▶ [WORK ORDER]: Rewrite the following material, replacing "largest" with "greatest" and changing nothing else. Omit the pictures from your version.

━━ PROVIDED RECORDS

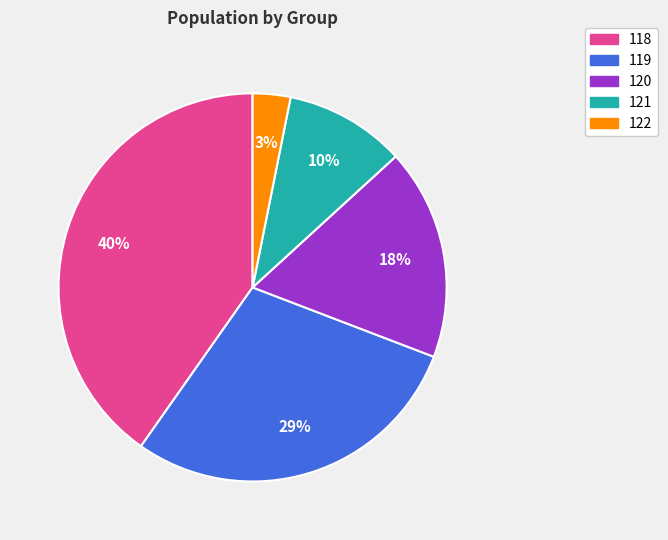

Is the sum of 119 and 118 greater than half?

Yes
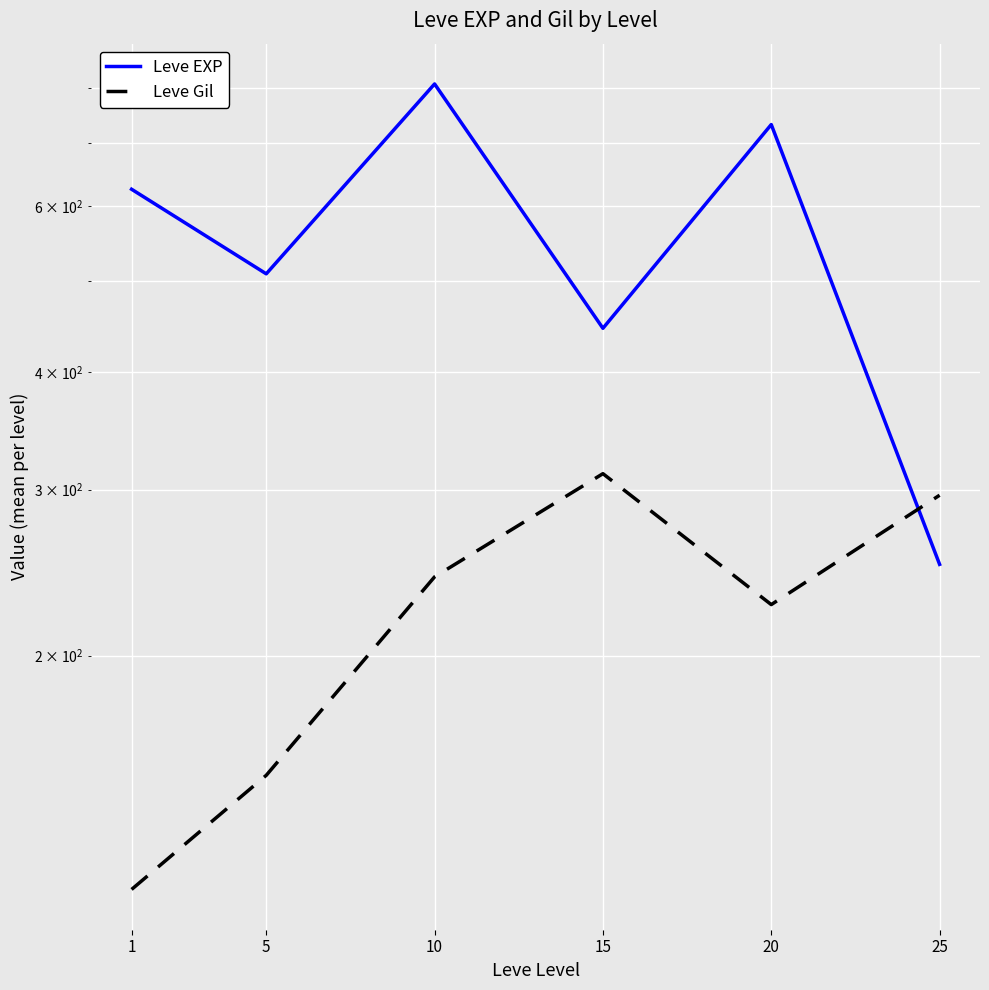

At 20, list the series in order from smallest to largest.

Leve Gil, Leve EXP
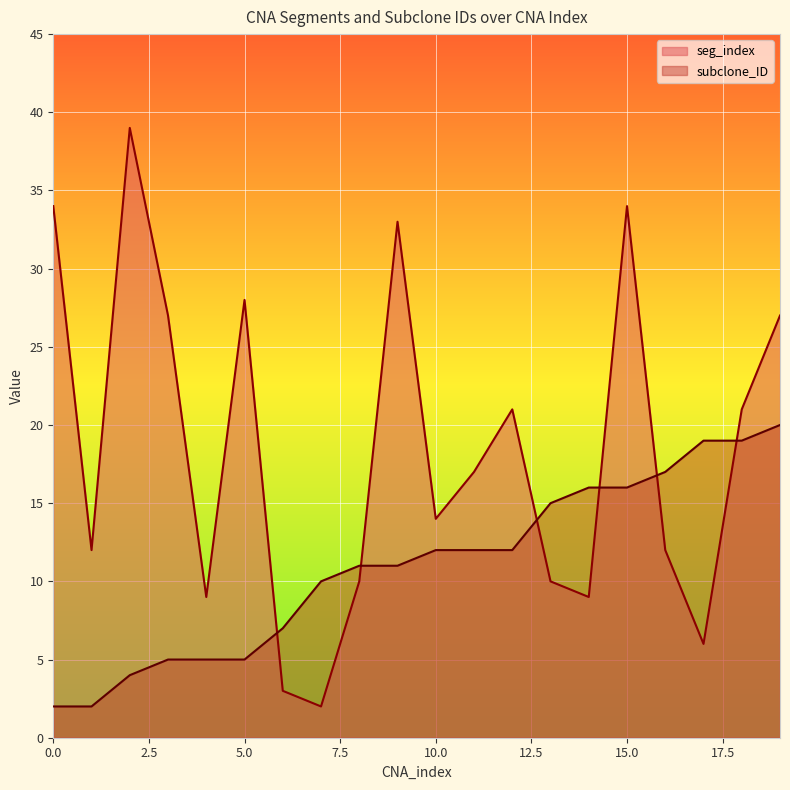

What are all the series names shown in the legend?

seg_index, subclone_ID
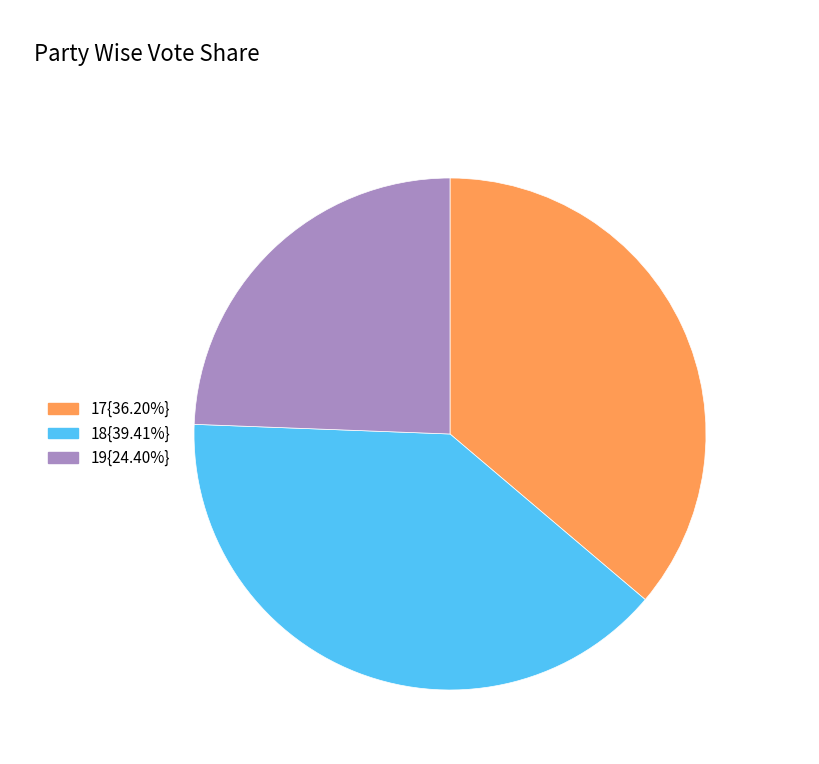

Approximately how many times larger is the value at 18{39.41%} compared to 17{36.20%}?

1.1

━━━━

▶ [TASK RESPONSE]:
Is the sum of 119 and 118 greater than half?

Yes

At 20, list the series in order from smallest to greatest.

Leve Gil, Leve EXP

What are all the series names shown in the legend?

seg_index, subclone_ID

Approximately how many times larger is the value at 18{39.41%} compared to 17{36.20%}?

1.1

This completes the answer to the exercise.